During the commission of this offense, Defendant Welch and others are alleged to have caused the death of Michael Pimental by murder, as defined in 18 U.S.C. § 1111.

During the commission of this offense, Defendant Welch and others are alleged to have discharged a firearm.

The government is represented by Assistant United States Attorneys Wendy L. Fuller and John J. Boscia. Defendant Welch is represented by Robert S. Behrens, Esq. and Robert W. Katims, Esq.

I. Conclusions of Law and Analysis.

A. Whether the Cell Phone Warrants Were Overbroad.

Defendant Welch moves to suppress evidence obtained pursuant to state search warrants for records associated with cell phone numbers (603) 384-3916 (the "Verizon warrant") and (603) 384-3563 (the "AT&T warrant") for the crime of murder. (Doc. 514.) The affidavits supporting the cell phone warrants from Vermont State Police ("VSP") Detective Sergeant Ashley Barnes ("Det. Barnes") are substantially similar. In both instances, Vermont Superior Court Judge Robert Bent reviewed the search warrant applications and issued the cell phone warrants. Defendant Welch contends that the cell phone warrants were overbroad and "not based on sufficient probable cause[.]" Id. at 1.

The Fourth Amendment provides that "no Warrants shall issue, but upon probable cause, supported by Oath or affirmation, and particularly describing the place to be searched, and the persons or things to be seized." U.S. Const, amend. IV. "A search warrant affidavit is presumed reliable." United States v. Klump, 536 F.3d 113, 119 (2d Cir. 2008) (citation omitted). An issuing judge must "make a practical, common-sense decision whether, given all the circumstances set forth in the affidavit before him, ... there is a fair probability that contraband or evidence of a crime will be found in a particular place." Illinois v. Gates, 462 U.S. 213, 238 (1983).

As Mr. Pimental's death occurred on or about October 13, 2018, Defendant Welch contends that the Verizon and AT&T warrants for data from April 1, 2018 to October 15, 2018 and November 21, 2018, respectively, are overly broad because "there is no evidence or information that [his] activities justify any search back" to that time period. (Doc. 514 at 7.) He asserts that "[i]n reviewing the affidavits, the events leading up to [Mr. Pimental's] death that are relevant started a few days before - October 11, 2018" because on "October 11, 2018, Krystal Whitcomb, Michael Hayes, Alicia Whitcomb and Brandon Darling purchased ammunition consistent with the ammunition that killed Mr. Pimental." Id.

### Exercise set
1. In the court opinion excerpt on the cell phone warrants, who reviewed the search warrant applications and issued the warrants?
2. Resume the court opinion excerpt on the cell phone warrants, carrying its analysis forward from the point at which it stops.

### Dataset records

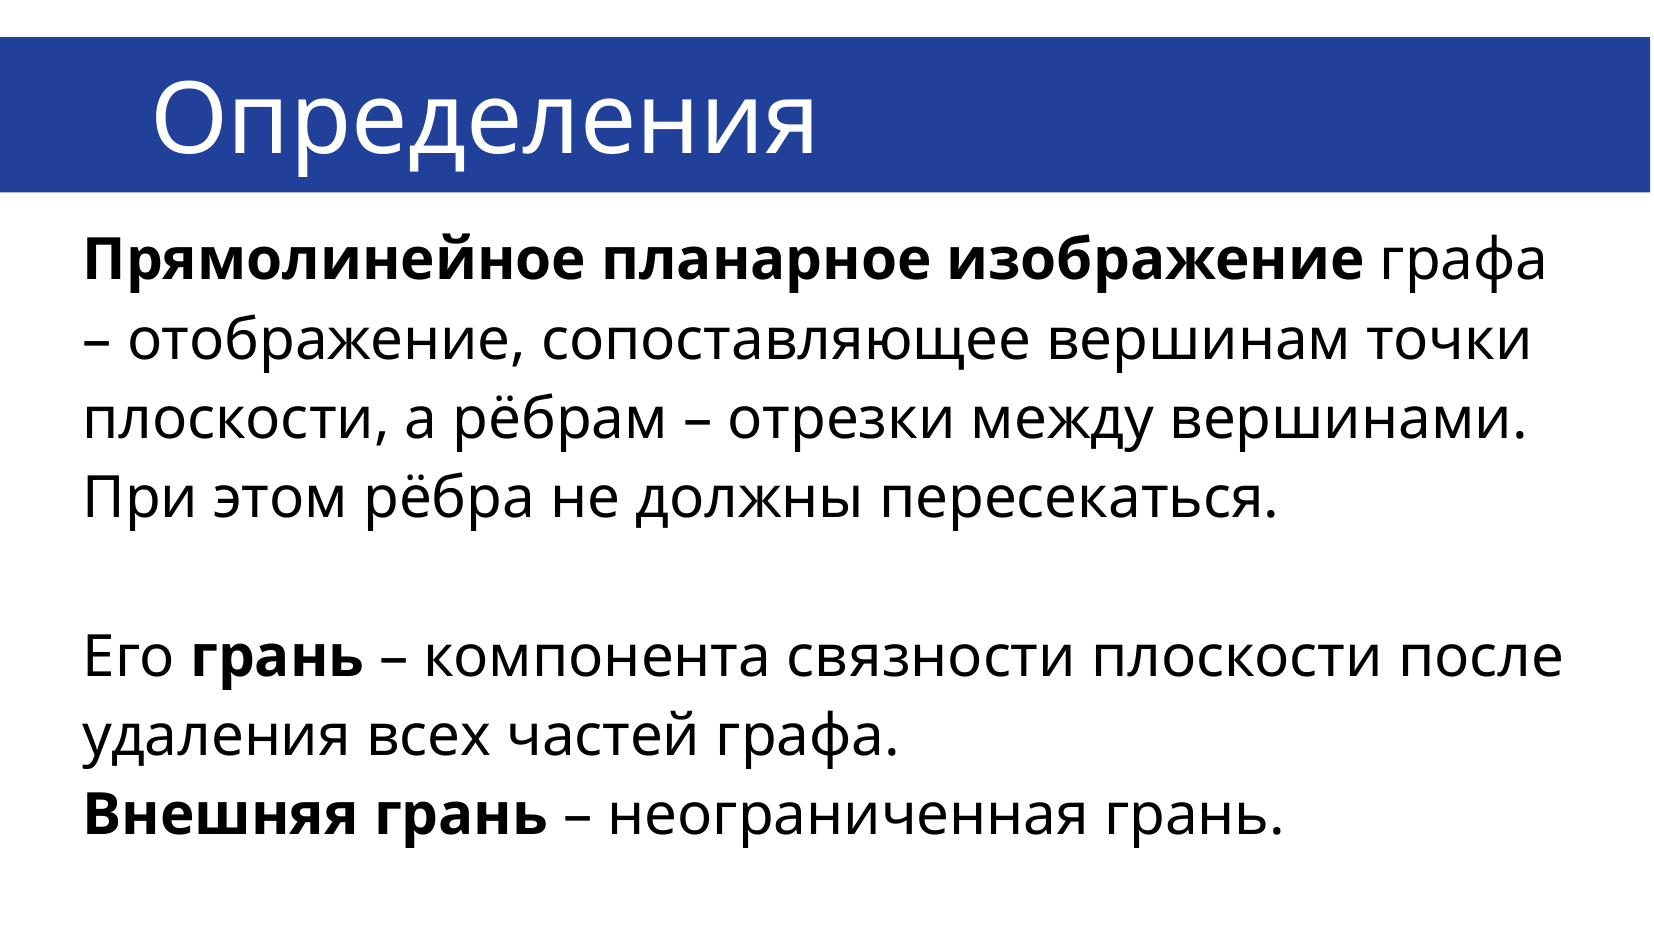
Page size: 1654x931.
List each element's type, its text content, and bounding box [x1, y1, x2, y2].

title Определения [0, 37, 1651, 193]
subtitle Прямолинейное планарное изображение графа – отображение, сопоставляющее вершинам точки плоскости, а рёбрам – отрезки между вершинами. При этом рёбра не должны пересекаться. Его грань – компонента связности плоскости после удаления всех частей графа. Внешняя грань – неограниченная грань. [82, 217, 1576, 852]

---

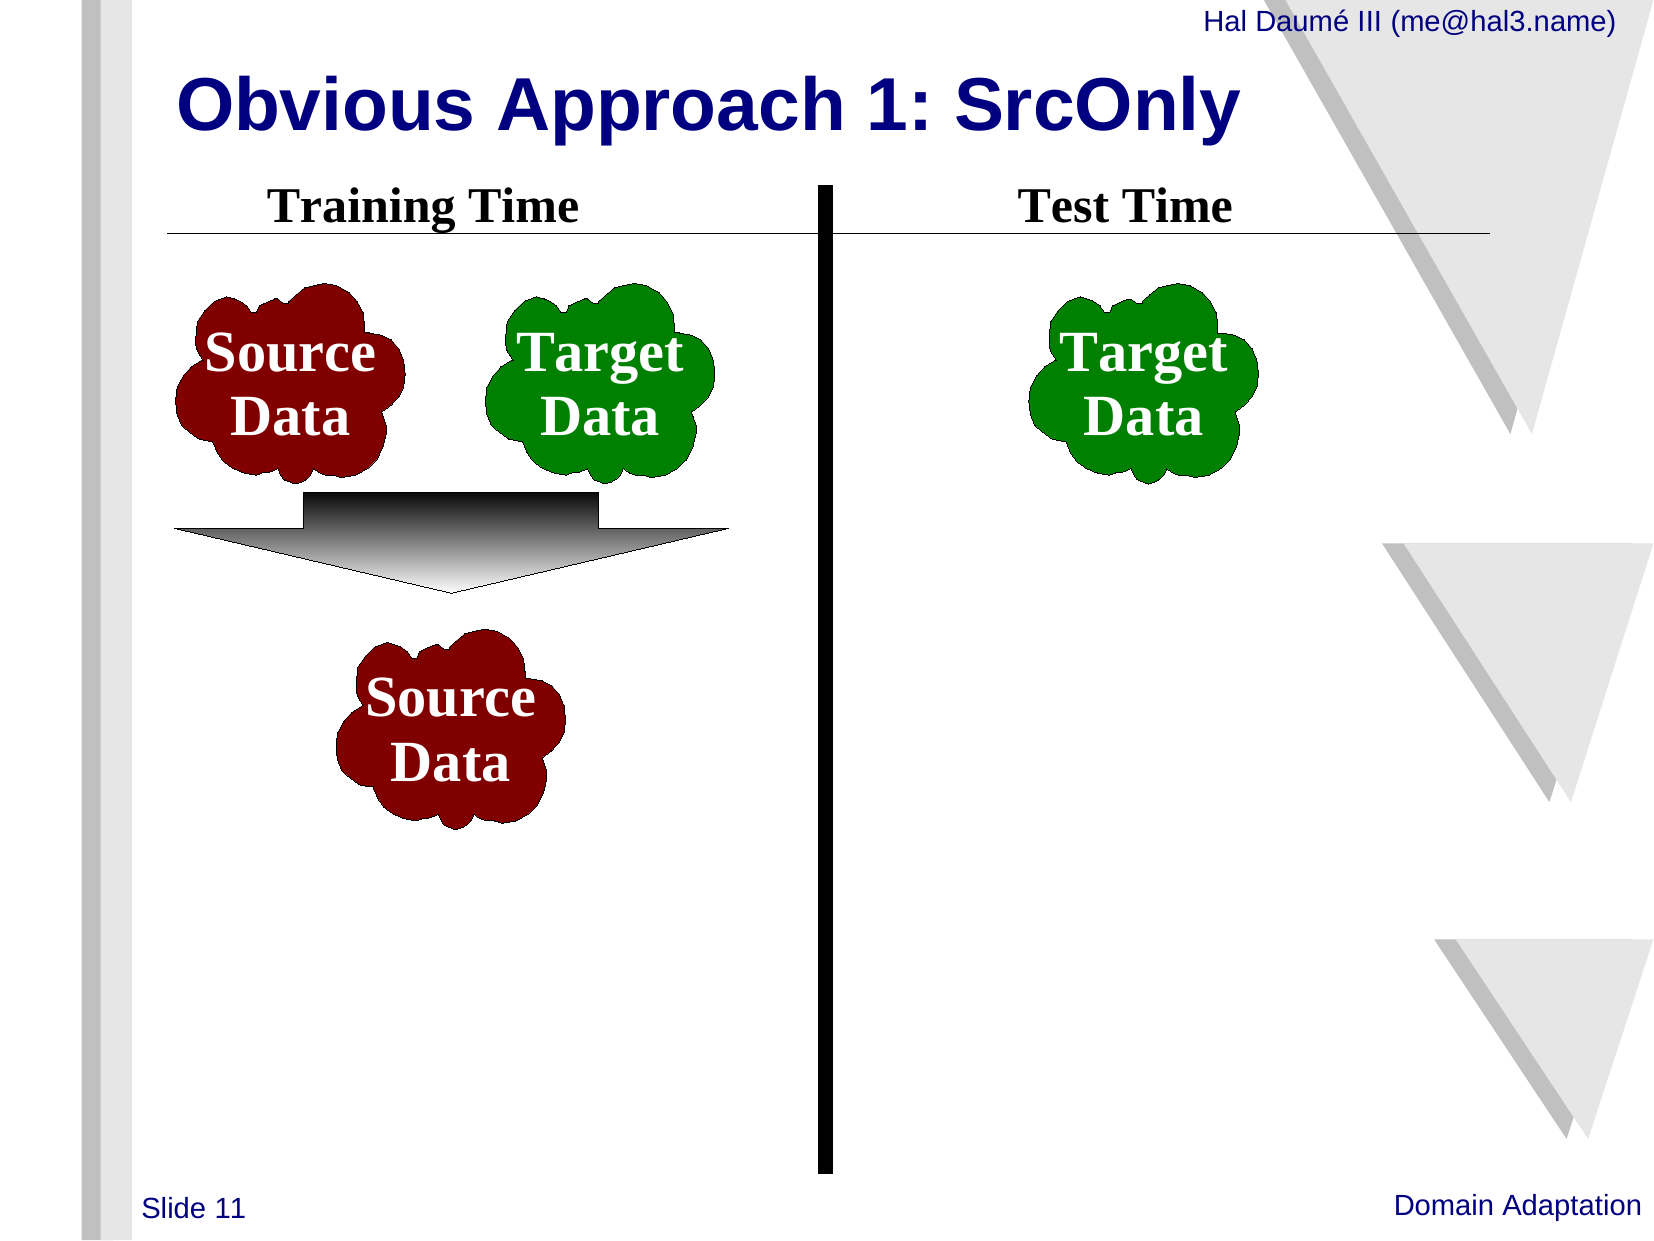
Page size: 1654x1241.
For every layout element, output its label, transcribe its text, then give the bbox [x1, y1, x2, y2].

...

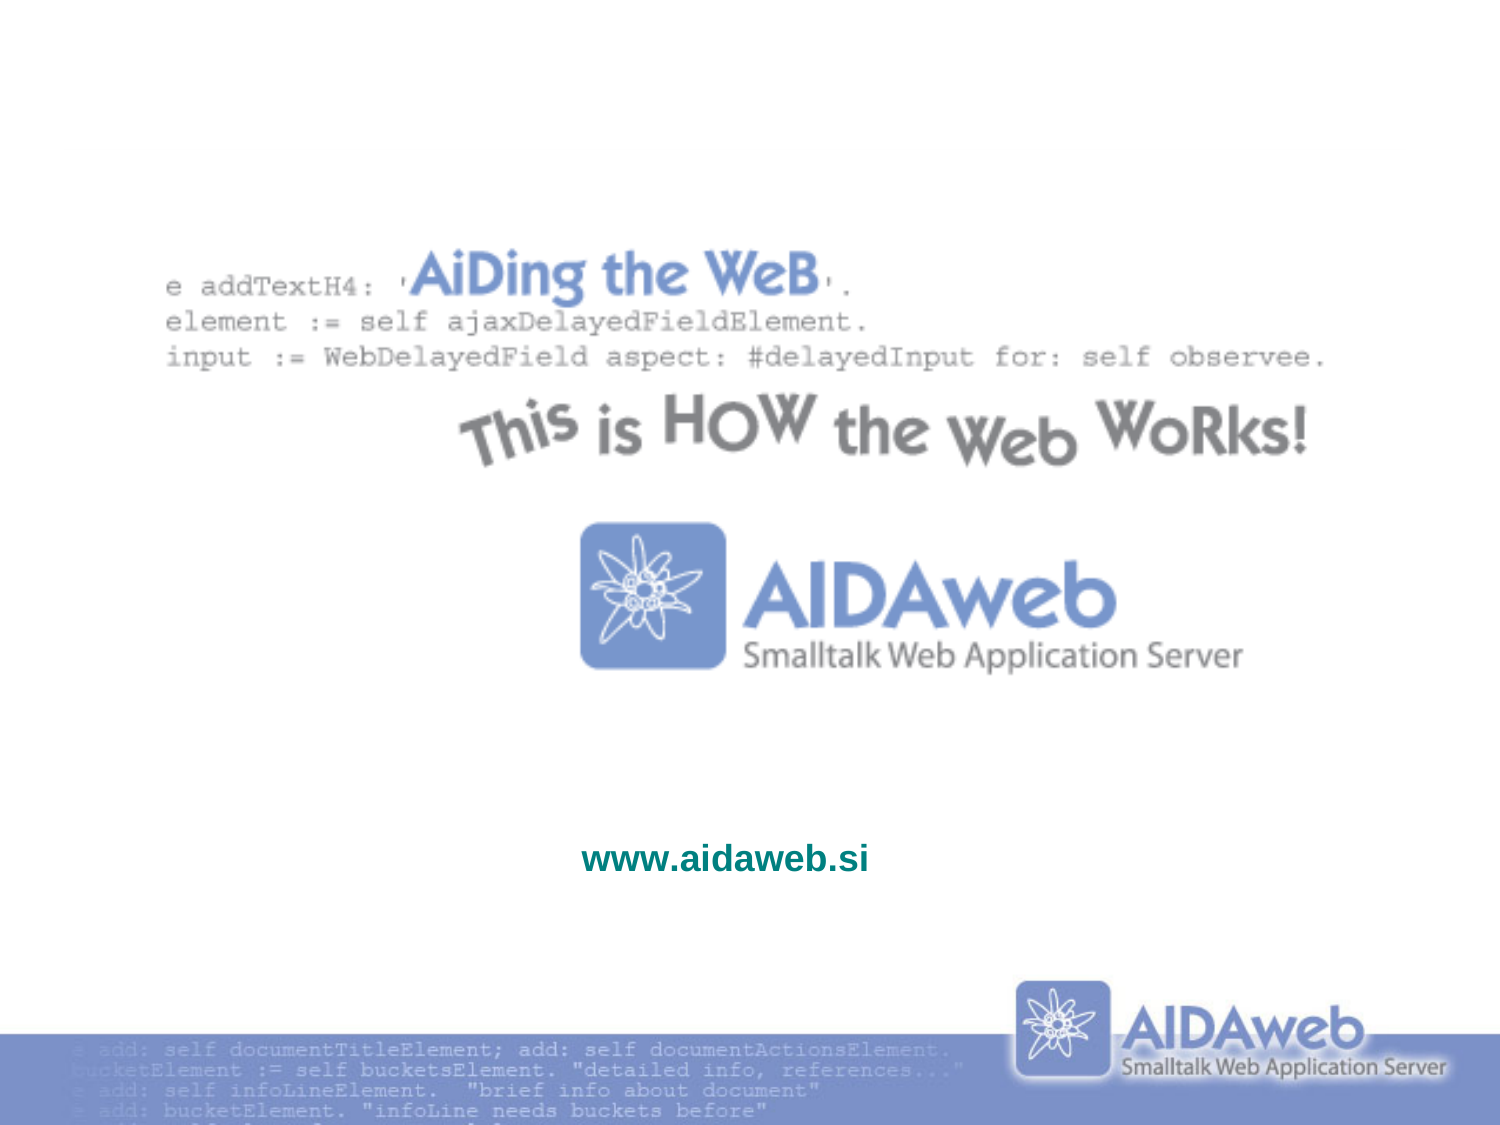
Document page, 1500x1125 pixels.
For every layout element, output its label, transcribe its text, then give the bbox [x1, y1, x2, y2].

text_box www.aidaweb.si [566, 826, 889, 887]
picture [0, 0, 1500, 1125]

### Answers to the tasks
1. Vermont Superior Court Judge Robert Bent.

2.
The Warrants Clause of the Fourth Amendment prohibits overbreadth. U.S. Const. amend. IV. "[A] warrant is overbroad if its 'description of the objects to be seized ... is broader than can be justified by the probable cause upon which the warrant is based.'" United States v. Nejad, 436 F.Supp.3d 707, 725 (S.D.N.Y.2020) (citation omitted) (alterations in original). When determining if a warrant is overbroad, a court must determine whether "there exists probable cause to support the breadth of the search that was authorized." Id. at 725 (quoting United States v. Zemlyansky, 945 F.Supp.2d 438, 464 (S.D.N.Y. 2013)) (internal quotation marks omitted). "A failure to indicate a time frame could render a warrant constitutionally overbroad because it could allow[ ] the seizure of records dating back arbitrarily far and untethered to the scope of the affidavit which ostensibly provided probable cause." United States v. Hernandez, 2010 WL 26544, at *9 (S.D.N.Y. Jan. 6, 2010) (internal quotation marks omitted). However, unlike instances where no time frame is specified in the warrant, the cell phone warrants span a designated period of approximately six-months.

As the AT&T warrant was issued in November of 2018 and it requests data through the date of the warrant's execution, it spans a seven-month period.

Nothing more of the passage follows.